Local Transport Note 1/20 ‘Cycle Infrastructure Design’ was published last month, to supplement the Government’s new policy on active travel. The new guidance is ambitious and is seen as being able to improve air quality, combatting climate change, improving health and wellbeing.


The guidance sets out some key points which include:


·         Treating cyclists as vehicles and not as pedestrians.
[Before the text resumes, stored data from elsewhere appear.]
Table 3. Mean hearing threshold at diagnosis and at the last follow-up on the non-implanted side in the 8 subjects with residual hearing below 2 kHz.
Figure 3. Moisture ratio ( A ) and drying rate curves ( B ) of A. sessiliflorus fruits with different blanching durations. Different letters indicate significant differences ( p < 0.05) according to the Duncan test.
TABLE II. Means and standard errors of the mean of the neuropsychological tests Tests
This requires the separation of cyclists from pedestrians but excludes paths through housing estates, parks and other green spaces.

·         To counter this Cyclists must be physically separated and protected from high volume motor traffic, both at junctions and on the stretches of road between them.

·         All designers of cycle schemes must experience the roads as a cyclist


This can only be a positive move for encouraging people away from the car and onto the bike.


The LTN (4.4.1) says that “motor traffic is the main deterrent to cycling for many people with 62% of UK adults feeling that the roads are too unsafe for them to cycle on.” To make cyclists feel safe the guidance proposes that new cycleway provision is protected from traffic with a range of proposals including fully kerbed cycle tracks.


To really encourage the 62% who feel unsafe many miles of new protected cycle tracks are likely to be required. Whilst these can be accommodated within new developments with relatively ease the ability to accommodate new protected cycleways onto the existing constrained highway network will be a huge undertaking.


It is important that roads are adapted to encourage cycling. In a post COVID world where people may be looking to work closer to home, or limit their use of public transport, going forward active travel measures such as cycling, must form a major part of any planning solution.